_WHAT IS BEING ASKED_. Identify every line in the listing below that contains the word "event", and copy each such line in full. Treat uppercase and lowercase letters as distinct.

_DATA LISTING_.
┌──
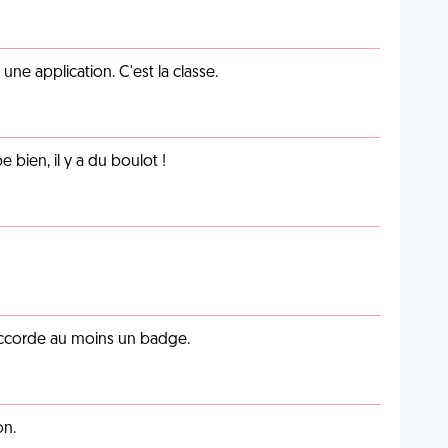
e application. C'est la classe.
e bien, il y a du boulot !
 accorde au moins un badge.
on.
└──
┌──
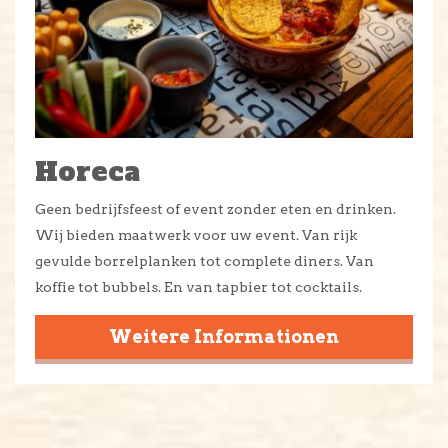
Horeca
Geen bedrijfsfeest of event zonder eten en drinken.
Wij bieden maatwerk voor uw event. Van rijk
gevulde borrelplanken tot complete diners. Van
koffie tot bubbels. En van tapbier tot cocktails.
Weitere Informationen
└──
_SOLUTION FOR THIS EXERCISE_.
Geen bedrijfsfeest of event zonder eten en drinken.
Wij bieden maatwerk voor uw event. Van rijk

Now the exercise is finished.